● **Text section**:
********
Tuesday, July 6, 2010

This weekend I.....

Ok....you would think that I was really busy this weekend......but it was pretty low key. This is what I did....

1. Went to Walmart....good times.....good times. Not my favorite place to go....but the prices are cheap.

2. Cleaned my floors.....on my hands and knees with a wet wash....followed by a dry towel to not have streaks.

3. Did my laundry.

4. Mowed the lawn....I skipped weed eating and kennel cleaning. I just didn't feel like it.

5. I started my homework again for a medical transcription program I am in....took a hiatus for awhile on it. Felt good to get it going again.

6. I skipped church. What can I say....I just didn't wanna go.

7. I made homemade ice cream and homemade hot fudge. A tradition on the fourth of July for my family.

8. Went and watched a fireworks display. My son didn't like it.....I am not sure why. Probably because it doesn't get dark here at nights until 10:30 pm and he was tired.

And...that is it. Not too productive.....but had a nice time with my little family.

Monday, June 28, 2010

This weekend I.....

My sister has been blogging for quite sometime and she does a weekly blog called, "This Weekend I...." at which point she lists the things she did over the last weekend. Its interesting and thought that I would give it a shot.

I weeded my flower beds.

I cleaned my dog kennel.

I mowed the yard.

I weed whacked the yard.

I sanded the woodwork in preparation of applying more polyeurathane.

I applied more polyeurathane.

I disassembled my sons bed.

I moved two beds.

I assembled a bunkbed.

I cleaned my basement and rearrange furniture.

I grocery shopped at Walmart.

I prepared my next weeks menu for daycare.

I paid the bills.

I went for a bikeride with my son.

I took my son swimming.

I drank two cups of coffee very slowly and just stared.....I love doing that.



Tuesday, June 15, 2010

My big change

I have no pictures to post. I haven't even blogged for quite some time....over two years, I think. I have heavy thoughts right now. Its about a big change I made, and my most precious being in my life....my son.
********
● **Dataset extract**:
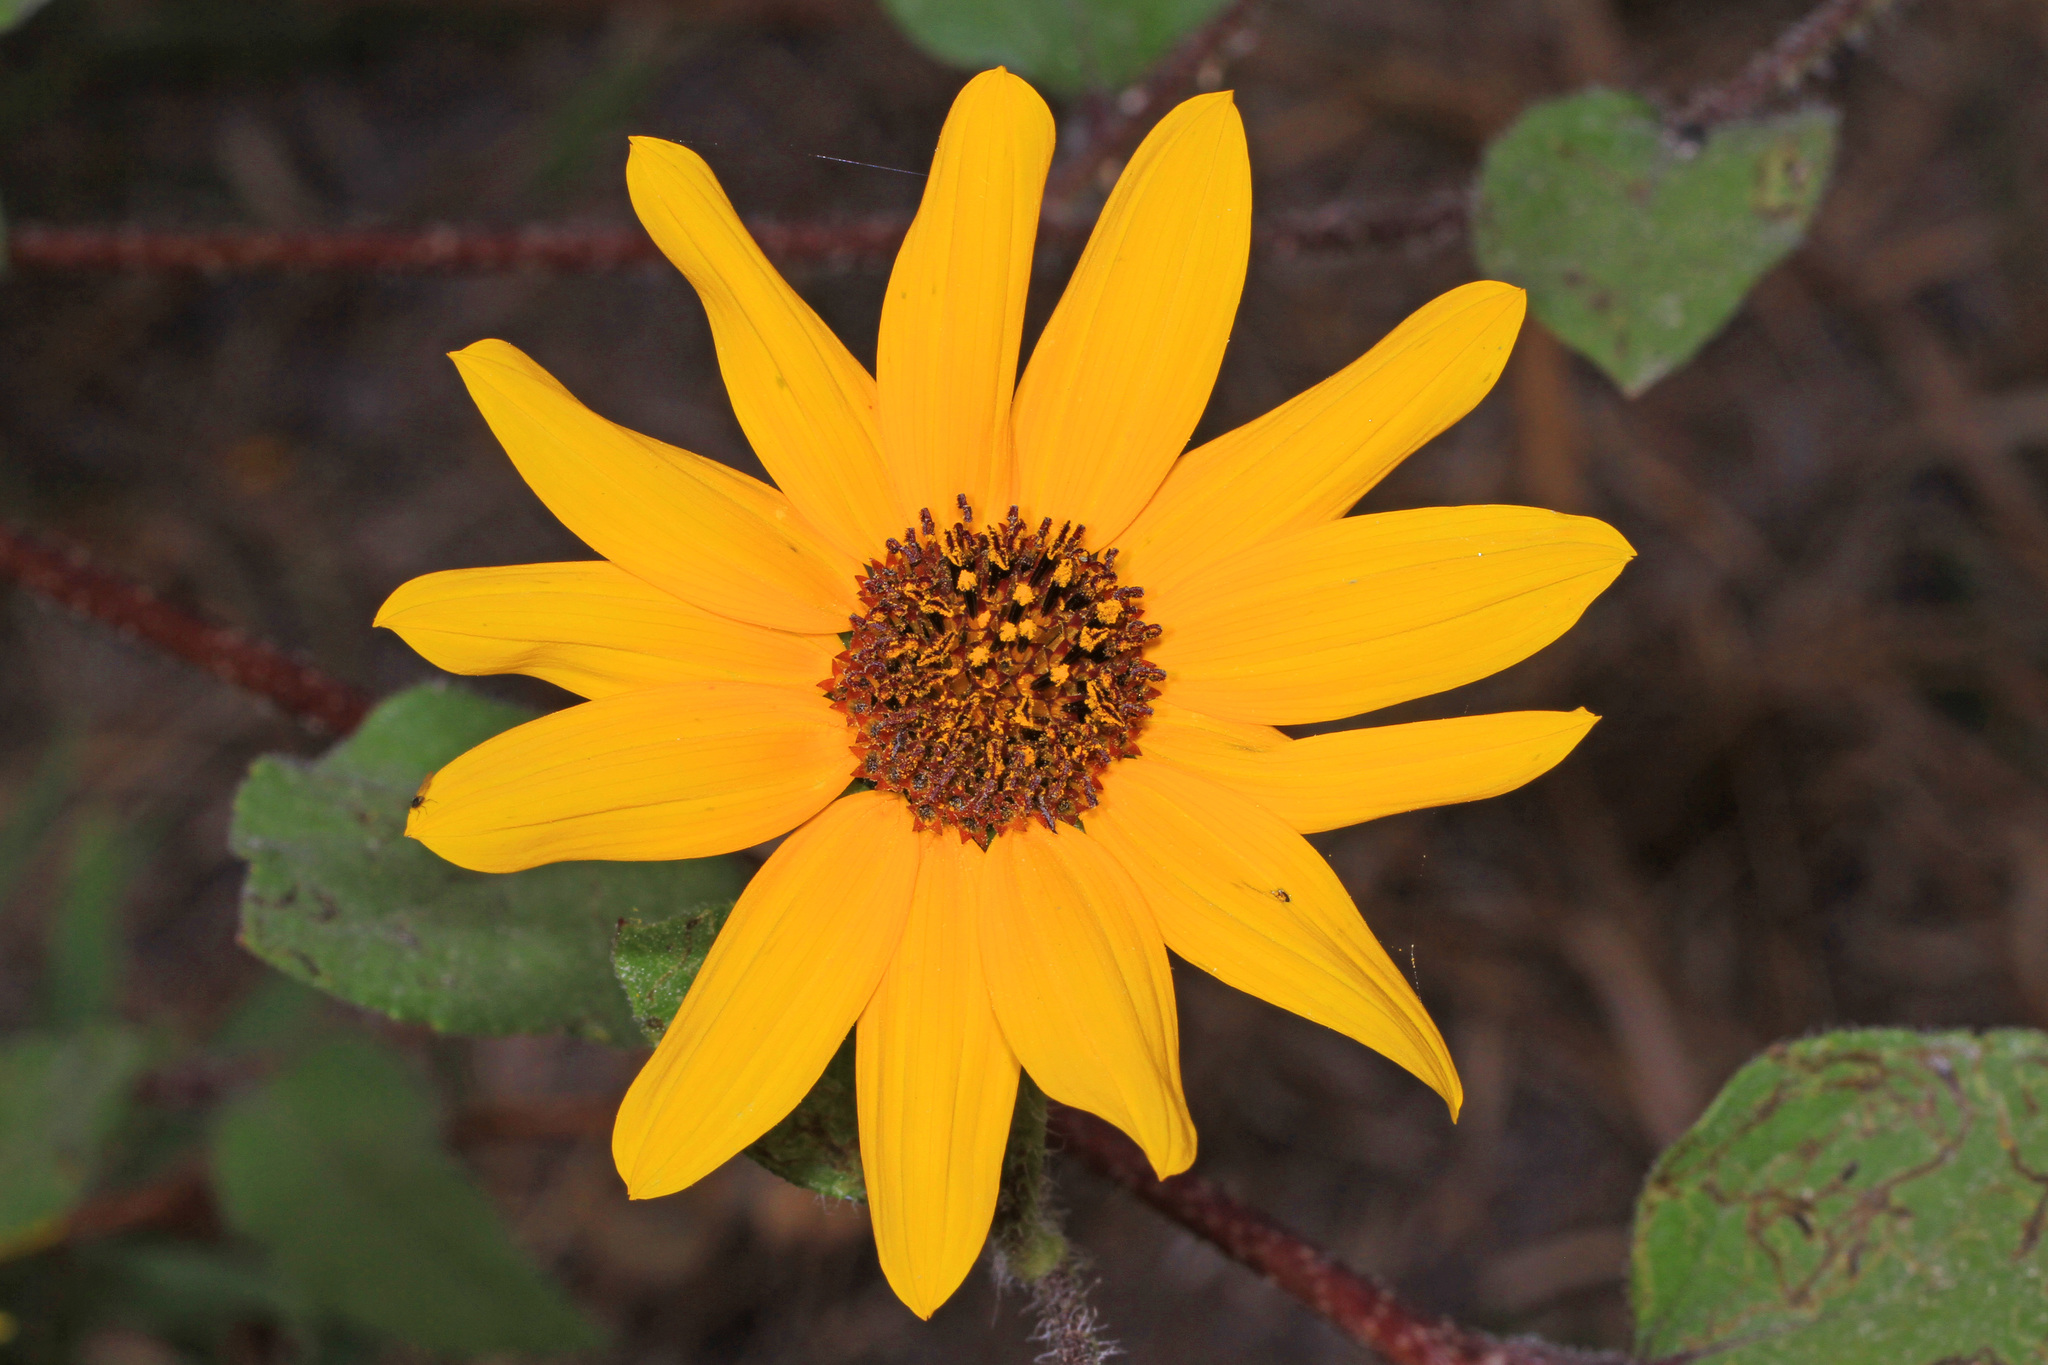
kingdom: Plantae
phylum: Tracheophyta
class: Magnoliopsida
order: Asterales
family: Asteraceae
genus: Helianthus
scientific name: Helianthus annuus
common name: Sunflower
********
● **Things to do**:
1 – In the blog, what does the writer's family make as a Fourth of July tradition?
2 – Continue the blog post "My big change" from its last sentence.

● **Responses to the exercise**:
1 – Homemade ice cream and homemade hot fudge.

2 –
I opened a daycare to spend more time with Daniel. I could do the raising and not another daycare. Over the past five years, I have always received great reports about Daniel's behavior. Who he plays well with, etc.

I have been shocked at his behavior. More importantly, I have been shocked at mine. I have been approaching his behavior with a combative attitude. He must be testing me. Yadda, yadda, yadda. I called my mom tonight for some advise. This is what she pointed out to me and suggested to me.

I have a little boy that is an only child. He has only ever had to play with his things, in his house, and take his time for everything. He has never had to share things in his house. Nor, his toys. I have not given Daniel any space to claim as his own. I have taken all of that away in the matter of a day.

So.....this is what I am going to do. Tonight, I will seperate all of his birthday and Christmas toys and give my boy his bedroom back. Full of his toys that he likes the best. When the kids get to be too much for him.....Daniel can have a retreat. When he doesn't want to share, he can go to his room and play with his things. If he wants to chill and just watch a movie alone, he can go to his room.